BAMF: What are your ambitions for your writing career?
Sarah Porter: I want to write completely amazing books; books unlike anyone else’s. Ideally, I’ll make a living doing it; I’m getting pretty close to that now. And I passionately want to publish my fiction for adults as well as my YA novels; I have a backlog of weird/ speculative novels for adult readers that are stuck in limbo.
BAMF: What was your favourite scene to write in VASSA IN THE NIGHT?
Sarah Porter: Ooh, that’s a hard one! I’m going to say the scene where Vassa sneaks into Babs’s apartment and encounters the faerie party and her mother’s painting. Trying to capture faerie logic was an exhilarating, giddy challenge throughout the book, but especially in that sequence.
BAMF: What advice would you give to your younger self?
Sarah Porter: I think my younger self might have been pretty judgmental about the direction my work has taken; she would have wanted to keep things very literary and a bit obscure, even though when I was growing up I loved Tolkien and other fantasy fiction as much as I loved Woolf and Faulkner. So I think I’d advise her to be more open to all the forms meaning and beauty can take.
BAMF: How did you first hear Vassilissa the Beautiful? Was it told to you as a child or did you come upon it later in life?
Sarah Porter: It was read aloud to me many, many times when I was a small child. My family had a beautiful, crumbling copy of Pace Wheeler’s RUSSIAN WONDER TALES that we read from often. I’m not sure I could have formed such a primal relationship with a story I encountered as an adult; “Vassilissa” helped form my imagination from the beginning, and that’s what made me want to retell the story.

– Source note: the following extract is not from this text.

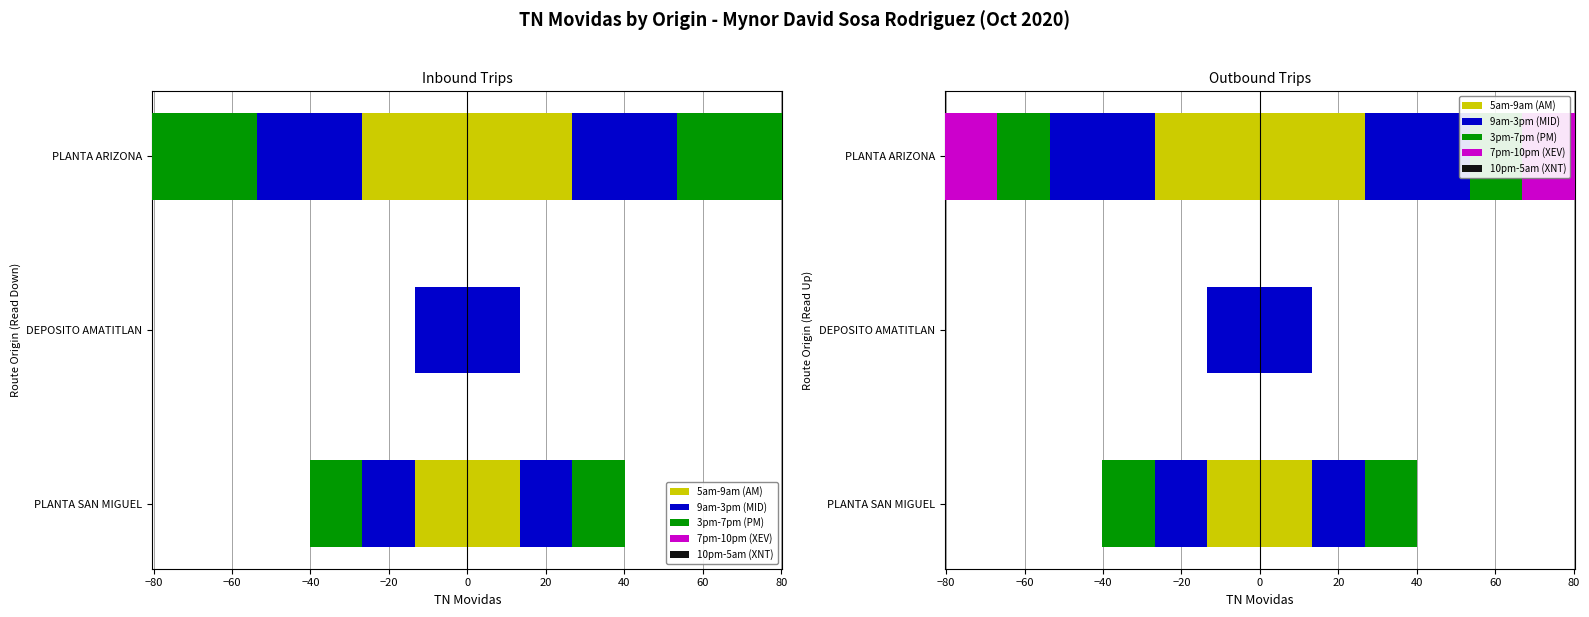

The value of 5am-9am (AM) at PLANTA SAN MIGUEL is -20.3. True or false?

False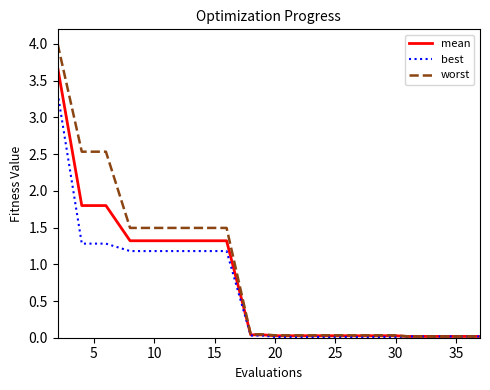

What is the maximum value for mean?

3.7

BAMF: In both LOST VOICES and VASSA IN THE NIGHT, you seem to explore the darker side of folklore. Is this a conscious decision or does the story lead you there?
Sarah Porter: Almost nothing in my writing involves conscious decisions. It’s all impulse and intuition and following the characters. But really, most folklore and mythology is pretty dark, if you look into it in any depth. It formed in a world rife with chaos and disease and early death, far worse than what people in developed nations confront now, and much of it serves as a guide to surviving in grim and unpredictable situations. The happy endings in fairytales are there as an assurance that we can make it through horror and trauma; folklore never suggests that the path will be an easy one!